▸ Supplied text:
-.-.-

Todak, now an associate professor of criminal justice at University of Alabama at Birmingham, seemed to agree. "Clearly the same exact strategies for addressing all the policing problems that we see in the news every day are not working," Todak noted.
"When we diversify, especially up the ranks, the number one benefit is people bringing in new ideas and then testing them," she said.
The physical fitness test fallacy
Women's challenges in law enforcement begin long before they're allowed on the force.
"We have recruitment practices in policing which overemphasize upper body strength," said Rabe-Hemp. "It just disadvantages women," she added.
"There's no empirical research that suggests being able to deadlift weight is linked to success in policing."
While women made up about 20% of the police academy in Newark, New Jersey, for example, they were being dismissed from training at rates between 65% and 80%, according to Ivonne Roman, a retired police chief from the city who now works at the Center for Policing Equity, which researches disparities in policing.

-.-.-

▸ Given information:
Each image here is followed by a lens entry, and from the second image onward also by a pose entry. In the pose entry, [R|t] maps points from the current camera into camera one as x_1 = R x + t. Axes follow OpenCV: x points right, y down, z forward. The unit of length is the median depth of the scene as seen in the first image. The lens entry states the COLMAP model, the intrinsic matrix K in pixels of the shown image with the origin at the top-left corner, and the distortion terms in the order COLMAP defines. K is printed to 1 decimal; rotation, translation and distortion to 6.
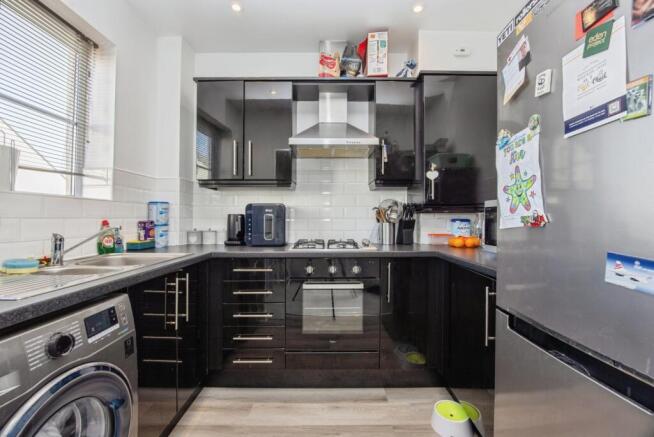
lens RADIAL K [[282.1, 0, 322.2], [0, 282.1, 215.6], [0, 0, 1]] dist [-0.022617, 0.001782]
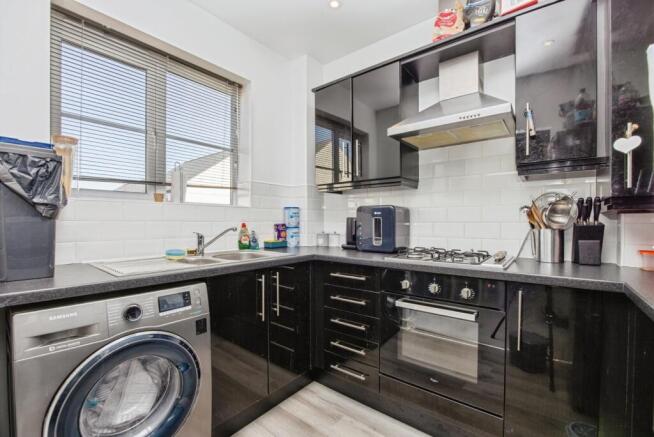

-.-.-

▸ Task requirements:
• A. In the passage on women in policing, at what rates were women dismissed from training at the Newark police academy?
• B. Resume the passage on women in policing after its final sentence.
The material has no connection to the text on women in policing.

▸ Outputs by task:
• A. Between 65% and 80%.

• B.
It wasn't always that way. Women and men used to fail the physical fitness tests in New Jersey at a similar rate, with between 2% and 4% of women failing and 1% of men failing. A joint investigation by USA Today and the Asbury Park Press last year revealed when the New Jersey's Police Training Commission changed the strength requirement in 2017, failure rates among female recruits skyrocketed, with women failing up to 13 times as often as men did.
Most women were failing the physical fitness test that was given within the first two weeks of training. Since the United States has no nationalized police agencies, every department is free to design its own physical fitness test.
Roman compared the fitness tests in the police academy to boot camp in the military, where army recruits are assigned mentors to get them up to speed if they're not adequately physically fit.
"It's very rare in the military that someone is kicked out for physical fitness," she said. "In the police department, it's the reverse."
Roman, who helps train women to pass the academy, said that women, including those who pass, describe being scrutinized and hazed at the academy. They described being ordered to go all the way down to the ground while performing pushups, or disqualified for readjusting their hands.
"It's beyond bizarre to me," she said of the emphasis on upper-body strength testing. "It's not based on science."
Roman said a general fitness exam to determine if you are healthy enough, including heart health, should be conducted before entry into the academy and then a fitness test done at the end, like the military does, in order to work on weak points and keep as many recruits as possible.
"If the army can do this, why can't policing?" Roman asked.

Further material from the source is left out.